The Magistrate may, after giving the aggrieved person and the respondent an opportunity of being heard and on being prima facie satisfied that domestic violence has taken place or is likely to take place, pass a protection order in favour of the aggrieved person and prohibit the respondent from-
(a) committing any act of domestic violence;
(b) aiding or abetting in the commission of acts of domestic violence;
(c) entering the place of employment of the aggrieved person or, if the person aggrieved is a child, its school or any other place frequented by the aggrieved person;
(d) attempting to communicate in any form, whatsoever, with the aggrieved person, including personal, oral or written or electronic or telephonic contact;
(e) alienating any assets, operating bank lockers or bank accounts used or held or enjoyed by both the parties, jointly by the aggrieved person and the respondent or singly by the respondent, including her stridhan or any other property held either jointly by the parties or separately by them without the leave of the Magistrate;
(f) causing violence to the dependants, other relatives or any person who give the aggrieved person assistance from domestic violence;
(g) committing any other act as specified in the protection order.

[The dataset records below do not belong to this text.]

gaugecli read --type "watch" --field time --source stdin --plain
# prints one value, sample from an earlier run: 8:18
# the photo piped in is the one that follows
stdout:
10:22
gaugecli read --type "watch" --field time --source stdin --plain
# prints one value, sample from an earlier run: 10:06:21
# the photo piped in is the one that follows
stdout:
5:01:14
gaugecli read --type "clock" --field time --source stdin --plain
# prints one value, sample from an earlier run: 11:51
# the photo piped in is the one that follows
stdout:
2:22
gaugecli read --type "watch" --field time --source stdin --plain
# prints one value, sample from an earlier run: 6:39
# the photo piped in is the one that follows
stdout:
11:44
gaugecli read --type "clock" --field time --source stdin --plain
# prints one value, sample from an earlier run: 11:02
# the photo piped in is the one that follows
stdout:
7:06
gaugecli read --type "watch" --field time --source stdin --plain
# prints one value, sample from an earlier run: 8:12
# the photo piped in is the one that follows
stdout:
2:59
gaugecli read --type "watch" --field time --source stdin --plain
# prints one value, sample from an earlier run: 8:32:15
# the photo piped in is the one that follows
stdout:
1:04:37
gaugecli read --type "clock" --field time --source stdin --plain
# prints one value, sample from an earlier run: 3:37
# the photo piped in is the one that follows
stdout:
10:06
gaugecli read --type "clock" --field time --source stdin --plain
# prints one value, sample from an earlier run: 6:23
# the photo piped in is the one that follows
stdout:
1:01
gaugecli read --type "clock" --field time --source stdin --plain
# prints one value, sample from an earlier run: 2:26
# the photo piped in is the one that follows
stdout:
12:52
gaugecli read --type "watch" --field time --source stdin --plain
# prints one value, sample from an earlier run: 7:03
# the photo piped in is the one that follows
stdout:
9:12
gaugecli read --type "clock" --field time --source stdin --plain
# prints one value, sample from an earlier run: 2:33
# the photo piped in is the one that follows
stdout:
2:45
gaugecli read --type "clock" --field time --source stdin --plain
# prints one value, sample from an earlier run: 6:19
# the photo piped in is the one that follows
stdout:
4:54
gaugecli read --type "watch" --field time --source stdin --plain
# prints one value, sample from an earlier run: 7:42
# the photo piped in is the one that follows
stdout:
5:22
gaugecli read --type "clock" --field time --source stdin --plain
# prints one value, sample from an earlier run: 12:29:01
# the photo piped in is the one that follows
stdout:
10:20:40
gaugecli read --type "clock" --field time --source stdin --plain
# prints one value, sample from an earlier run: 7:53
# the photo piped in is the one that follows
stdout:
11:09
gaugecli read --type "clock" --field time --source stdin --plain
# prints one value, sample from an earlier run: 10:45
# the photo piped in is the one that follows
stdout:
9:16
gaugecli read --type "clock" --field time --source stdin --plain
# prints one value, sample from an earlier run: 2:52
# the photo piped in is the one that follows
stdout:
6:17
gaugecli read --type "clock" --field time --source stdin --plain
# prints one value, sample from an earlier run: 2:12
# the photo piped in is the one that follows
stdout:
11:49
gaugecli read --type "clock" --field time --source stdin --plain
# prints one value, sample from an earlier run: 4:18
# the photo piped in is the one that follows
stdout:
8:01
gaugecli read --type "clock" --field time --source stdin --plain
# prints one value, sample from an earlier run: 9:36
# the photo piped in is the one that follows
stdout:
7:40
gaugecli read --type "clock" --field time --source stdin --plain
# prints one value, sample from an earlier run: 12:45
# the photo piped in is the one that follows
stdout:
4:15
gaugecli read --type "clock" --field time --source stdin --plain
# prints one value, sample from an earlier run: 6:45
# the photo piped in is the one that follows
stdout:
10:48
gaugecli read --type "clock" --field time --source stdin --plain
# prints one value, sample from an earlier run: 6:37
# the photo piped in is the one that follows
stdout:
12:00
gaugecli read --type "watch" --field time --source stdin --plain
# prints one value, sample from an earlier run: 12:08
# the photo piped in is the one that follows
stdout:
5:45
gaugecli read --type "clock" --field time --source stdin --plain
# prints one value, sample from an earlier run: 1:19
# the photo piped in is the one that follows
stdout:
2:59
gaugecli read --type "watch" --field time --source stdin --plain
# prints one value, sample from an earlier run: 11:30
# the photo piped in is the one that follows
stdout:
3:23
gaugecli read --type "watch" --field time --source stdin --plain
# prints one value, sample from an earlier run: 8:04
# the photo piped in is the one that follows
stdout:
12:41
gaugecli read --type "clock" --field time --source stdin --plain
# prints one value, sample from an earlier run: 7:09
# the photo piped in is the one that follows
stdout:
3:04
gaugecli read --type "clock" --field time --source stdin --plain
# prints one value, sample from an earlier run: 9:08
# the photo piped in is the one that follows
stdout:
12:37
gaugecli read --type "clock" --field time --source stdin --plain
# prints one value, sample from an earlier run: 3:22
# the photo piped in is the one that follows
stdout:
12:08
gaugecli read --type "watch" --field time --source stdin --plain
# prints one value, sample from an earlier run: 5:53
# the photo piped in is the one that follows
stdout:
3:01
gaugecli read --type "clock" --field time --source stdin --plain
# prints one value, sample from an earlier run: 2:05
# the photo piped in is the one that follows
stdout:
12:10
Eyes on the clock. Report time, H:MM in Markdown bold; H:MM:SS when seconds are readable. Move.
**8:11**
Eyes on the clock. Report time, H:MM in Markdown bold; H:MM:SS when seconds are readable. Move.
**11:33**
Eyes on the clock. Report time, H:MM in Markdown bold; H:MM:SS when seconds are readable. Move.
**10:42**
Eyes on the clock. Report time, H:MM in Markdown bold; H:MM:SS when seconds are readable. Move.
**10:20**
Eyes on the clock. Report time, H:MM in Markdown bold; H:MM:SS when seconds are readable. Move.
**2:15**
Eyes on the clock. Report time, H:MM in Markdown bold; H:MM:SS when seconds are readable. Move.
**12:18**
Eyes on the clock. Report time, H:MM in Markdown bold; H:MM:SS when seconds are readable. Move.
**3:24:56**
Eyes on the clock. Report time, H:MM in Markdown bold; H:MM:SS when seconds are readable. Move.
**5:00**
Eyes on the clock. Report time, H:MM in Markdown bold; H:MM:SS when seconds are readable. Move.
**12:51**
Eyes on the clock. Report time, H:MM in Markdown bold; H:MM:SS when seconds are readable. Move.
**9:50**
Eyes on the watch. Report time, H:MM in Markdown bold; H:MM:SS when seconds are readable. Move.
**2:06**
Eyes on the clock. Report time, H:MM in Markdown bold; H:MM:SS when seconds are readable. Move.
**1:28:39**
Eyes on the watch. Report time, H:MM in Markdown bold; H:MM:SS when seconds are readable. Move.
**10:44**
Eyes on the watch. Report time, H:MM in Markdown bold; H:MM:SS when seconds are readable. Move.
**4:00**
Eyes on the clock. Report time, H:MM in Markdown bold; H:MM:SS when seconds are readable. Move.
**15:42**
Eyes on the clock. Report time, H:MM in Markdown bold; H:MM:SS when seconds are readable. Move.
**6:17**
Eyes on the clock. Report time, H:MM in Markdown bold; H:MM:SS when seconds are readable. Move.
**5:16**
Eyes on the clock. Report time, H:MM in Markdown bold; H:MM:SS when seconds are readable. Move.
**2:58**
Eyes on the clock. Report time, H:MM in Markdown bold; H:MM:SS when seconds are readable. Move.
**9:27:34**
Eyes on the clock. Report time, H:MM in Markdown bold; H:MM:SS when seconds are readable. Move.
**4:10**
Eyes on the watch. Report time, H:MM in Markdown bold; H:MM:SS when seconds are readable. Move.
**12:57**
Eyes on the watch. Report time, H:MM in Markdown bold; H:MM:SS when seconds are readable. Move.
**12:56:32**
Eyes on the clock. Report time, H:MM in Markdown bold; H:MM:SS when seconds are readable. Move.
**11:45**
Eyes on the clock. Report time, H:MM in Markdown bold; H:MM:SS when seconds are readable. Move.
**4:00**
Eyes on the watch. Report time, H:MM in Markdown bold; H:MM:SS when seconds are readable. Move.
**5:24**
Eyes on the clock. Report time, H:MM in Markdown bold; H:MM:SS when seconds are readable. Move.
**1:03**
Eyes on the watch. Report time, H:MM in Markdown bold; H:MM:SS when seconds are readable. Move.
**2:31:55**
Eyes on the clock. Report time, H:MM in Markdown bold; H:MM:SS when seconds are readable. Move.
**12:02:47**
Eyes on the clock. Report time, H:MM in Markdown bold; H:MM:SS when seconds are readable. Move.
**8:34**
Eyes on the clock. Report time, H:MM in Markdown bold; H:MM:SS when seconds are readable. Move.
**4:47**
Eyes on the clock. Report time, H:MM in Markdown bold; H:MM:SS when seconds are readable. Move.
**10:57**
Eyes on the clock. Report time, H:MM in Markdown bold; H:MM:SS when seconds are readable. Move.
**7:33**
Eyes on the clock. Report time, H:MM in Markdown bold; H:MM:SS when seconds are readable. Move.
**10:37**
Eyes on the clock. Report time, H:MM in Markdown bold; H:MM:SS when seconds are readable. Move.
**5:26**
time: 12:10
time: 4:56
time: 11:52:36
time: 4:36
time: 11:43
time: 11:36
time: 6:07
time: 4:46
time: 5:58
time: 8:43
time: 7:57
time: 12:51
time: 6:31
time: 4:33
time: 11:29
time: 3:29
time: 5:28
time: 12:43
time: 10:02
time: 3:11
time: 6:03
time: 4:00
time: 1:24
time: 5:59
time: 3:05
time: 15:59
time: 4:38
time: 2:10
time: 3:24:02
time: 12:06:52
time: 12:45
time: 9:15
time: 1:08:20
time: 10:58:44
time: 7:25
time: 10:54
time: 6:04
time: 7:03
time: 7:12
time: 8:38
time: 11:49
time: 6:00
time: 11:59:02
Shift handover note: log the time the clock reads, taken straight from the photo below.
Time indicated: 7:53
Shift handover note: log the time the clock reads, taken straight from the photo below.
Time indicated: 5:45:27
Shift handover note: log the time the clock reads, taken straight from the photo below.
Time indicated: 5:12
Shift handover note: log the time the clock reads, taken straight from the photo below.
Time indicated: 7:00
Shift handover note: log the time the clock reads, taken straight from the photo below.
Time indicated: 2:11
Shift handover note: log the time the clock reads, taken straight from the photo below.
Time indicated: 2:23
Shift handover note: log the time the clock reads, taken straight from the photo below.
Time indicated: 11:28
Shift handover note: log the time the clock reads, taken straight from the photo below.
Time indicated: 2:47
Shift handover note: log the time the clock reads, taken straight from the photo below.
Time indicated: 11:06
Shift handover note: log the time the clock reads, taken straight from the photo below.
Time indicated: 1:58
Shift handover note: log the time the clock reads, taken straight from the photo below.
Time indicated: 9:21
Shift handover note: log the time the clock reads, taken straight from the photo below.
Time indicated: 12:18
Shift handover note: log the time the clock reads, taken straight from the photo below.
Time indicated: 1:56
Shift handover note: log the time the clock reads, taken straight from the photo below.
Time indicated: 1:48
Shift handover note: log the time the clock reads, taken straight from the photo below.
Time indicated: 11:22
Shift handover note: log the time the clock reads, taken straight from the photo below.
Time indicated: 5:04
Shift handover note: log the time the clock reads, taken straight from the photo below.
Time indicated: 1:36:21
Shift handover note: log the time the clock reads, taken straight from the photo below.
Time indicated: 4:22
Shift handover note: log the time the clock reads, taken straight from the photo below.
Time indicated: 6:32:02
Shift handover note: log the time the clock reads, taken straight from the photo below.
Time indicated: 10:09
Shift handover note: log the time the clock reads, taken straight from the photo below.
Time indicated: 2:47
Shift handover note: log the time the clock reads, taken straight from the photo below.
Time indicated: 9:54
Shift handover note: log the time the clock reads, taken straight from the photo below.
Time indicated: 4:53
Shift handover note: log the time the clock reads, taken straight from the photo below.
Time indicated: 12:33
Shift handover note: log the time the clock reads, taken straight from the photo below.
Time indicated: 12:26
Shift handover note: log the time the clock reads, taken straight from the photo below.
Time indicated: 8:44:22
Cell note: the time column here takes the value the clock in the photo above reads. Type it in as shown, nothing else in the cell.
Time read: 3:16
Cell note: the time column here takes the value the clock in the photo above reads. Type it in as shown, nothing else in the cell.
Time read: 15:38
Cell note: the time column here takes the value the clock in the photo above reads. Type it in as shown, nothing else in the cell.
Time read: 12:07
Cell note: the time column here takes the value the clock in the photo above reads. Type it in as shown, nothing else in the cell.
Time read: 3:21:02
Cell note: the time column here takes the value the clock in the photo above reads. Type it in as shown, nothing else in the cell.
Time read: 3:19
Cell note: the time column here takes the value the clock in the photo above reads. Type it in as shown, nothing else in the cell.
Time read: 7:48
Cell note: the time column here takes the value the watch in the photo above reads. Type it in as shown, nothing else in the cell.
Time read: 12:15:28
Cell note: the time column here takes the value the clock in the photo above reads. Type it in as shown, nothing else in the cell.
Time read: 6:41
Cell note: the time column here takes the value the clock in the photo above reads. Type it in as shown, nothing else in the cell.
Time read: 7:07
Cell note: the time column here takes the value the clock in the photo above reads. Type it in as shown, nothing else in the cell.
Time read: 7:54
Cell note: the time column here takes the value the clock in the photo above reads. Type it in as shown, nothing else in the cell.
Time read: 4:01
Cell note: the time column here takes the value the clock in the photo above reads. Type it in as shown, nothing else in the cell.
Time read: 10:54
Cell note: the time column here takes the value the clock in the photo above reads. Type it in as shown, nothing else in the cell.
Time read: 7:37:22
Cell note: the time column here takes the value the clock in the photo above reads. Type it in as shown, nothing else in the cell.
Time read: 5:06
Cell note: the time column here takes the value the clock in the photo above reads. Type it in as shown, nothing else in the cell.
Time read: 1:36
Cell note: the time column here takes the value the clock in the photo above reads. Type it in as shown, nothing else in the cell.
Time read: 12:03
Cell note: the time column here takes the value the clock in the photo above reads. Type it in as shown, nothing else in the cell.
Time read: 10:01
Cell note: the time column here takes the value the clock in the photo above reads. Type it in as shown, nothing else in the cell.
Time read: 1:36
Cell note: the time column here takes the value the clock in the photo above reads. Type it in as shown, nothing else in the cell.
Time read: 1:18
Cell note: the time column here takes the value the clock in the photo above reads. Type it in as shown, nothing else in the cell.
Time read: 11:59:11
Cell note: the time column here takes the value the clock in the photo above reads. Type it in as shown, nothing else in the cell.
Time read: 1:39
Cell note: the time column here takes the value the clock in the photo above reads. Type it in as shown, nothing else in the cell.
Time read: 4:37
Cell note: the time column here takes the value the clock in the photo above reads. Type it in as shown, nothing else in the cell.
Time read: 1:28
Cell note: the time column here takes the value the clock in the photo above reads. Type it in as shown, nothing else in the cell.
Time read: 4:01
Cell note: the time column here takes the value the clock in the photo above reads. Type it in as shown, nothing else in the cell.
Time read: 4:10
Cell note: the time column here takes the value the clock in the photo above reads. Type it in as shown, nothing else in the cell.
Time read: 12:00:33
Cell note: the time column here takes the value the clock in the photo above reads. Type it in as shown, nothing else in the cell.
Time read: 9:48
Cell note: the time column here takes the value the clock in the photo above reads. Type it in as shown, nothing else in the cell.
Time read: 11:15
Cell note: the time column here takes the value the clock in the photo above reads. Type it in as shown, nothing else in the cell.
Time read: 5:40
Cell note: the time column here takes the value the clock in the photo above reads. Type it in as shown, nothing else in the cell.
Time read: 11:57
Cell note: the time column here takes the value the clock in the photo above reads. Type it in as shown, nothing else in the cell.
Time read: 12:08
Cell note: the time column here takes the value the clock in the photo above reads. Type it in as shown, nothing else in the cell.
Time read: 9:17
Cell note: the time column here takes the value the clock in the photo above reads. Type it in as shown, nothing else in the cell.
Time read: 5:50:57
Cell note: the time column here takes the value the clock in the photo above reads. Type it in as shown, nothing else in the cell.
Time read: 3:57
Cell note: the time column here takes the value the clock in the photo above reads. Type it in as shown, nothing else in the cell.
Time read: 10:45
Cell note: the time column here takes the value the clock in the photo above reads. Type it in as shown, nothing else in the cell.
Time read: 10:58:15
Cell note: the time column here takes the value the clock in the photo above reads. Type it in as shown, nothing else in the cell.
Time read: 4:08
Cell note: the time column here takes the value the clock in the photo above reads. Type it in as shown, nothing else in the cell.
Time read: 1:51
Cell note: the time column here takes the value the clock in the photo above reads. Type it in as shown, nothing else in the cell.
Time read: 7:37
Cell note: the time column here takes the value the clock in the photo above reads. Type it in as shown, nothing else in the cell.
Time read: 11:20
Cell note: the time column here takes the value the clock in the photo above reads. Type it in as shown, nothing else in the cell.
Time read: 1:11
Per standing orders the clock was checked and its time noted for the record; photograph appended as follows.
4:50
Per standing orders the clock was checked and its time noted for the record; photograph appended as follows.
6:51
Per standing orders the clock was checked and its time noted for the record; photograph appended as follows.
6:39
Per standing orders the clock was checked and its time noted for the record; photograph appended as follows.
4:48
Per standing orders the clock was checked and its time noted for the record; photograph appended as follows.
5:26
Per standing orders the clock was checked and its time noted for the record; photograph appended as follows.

Comment: The key thing is that protection order cannot be passed against you ex-parte (before you haven’t appeared in court), so magistrate has to hear your side of story before passing any protection order. I believe the opportunity given to respondent will be a reasonable opportunity, but the judge will not wait beyond multiple hearings if the husband chooses not to appear in court.
Also, if protection order is issued, one should not communicate with wife as given in 18(d) except while inside open court, during court appointed mediation, counselling sessions etc. when an official is present. Because otherwise it can be construed as violation of protection order if the wife chooses to make a complaint. Violation of protection order is covered in Section 31 and can lead to a jail term too, though on the ground we (MRAs) haven’t seen any such case so far.